Grand Central Publishing: 2009

Buy it now at Amazon.com


This review first appeared in Turbula in July 2009.

Hewing closely to the historical record, but telling that history through the form of a novel, Charles McCain's debut novel is a fast-moving story of a Kriegsmarine officer who doesn't much like the Nazis but feels compelled to fight for his country.

Seen through the eyes of the fictionarl Max Brekendorf, "An Honorable German" takes us from the early days of World War II as Brekendorf serves on the Graf Spee up through the fall of 1943, with the narrator transferred to service in the U-Boat fleet. In between are trips home to Germany, and an ending that involves Max being held stateside in a POW camp. There's a love story, of course, and evil SS troops.

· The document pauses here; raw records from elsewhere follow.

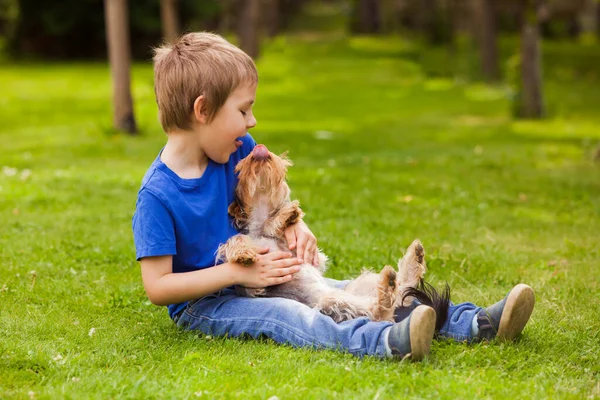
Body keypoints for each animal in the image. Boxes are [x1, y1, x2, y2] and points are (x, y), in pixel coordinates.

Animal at [218, 143, 448, 324]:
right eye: (242, 169)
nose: (259, 148)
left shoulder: (313, 258)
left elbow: (280, 227)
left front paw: (286, 217)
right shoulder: (251, 287)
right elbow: (237, 241)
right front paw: (244, 253)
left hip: (358, 285)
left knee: (399, 293)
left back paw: (410, 263)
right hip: (335, 300)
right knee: (382, 310)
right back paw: (391, 284)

McCain has done a nice job of capturing the feeling of the 1940s. Written in English for a English-speaking audience, McCain's dialogue has the feel of a period movie. His characters speak with the meter and rhythm of that age, and it gives the book a nice, authentic patina.

What makes the book more rewarding than a run of the mill novel, at least for buffs of military history, is the way McCain tries to capture what it must have been like to have been a loyal, patriotic German whose nation was being run by a sociopath. And what McCain hints at is that for even the most obstinate German, the bombing raids by the Allies must have sheared away the propoganda and made clear that Germany had no chance of winning a war it had launched.

That insight, combined with a nicely paced story with lots of drama, makes for a solid summer beach read.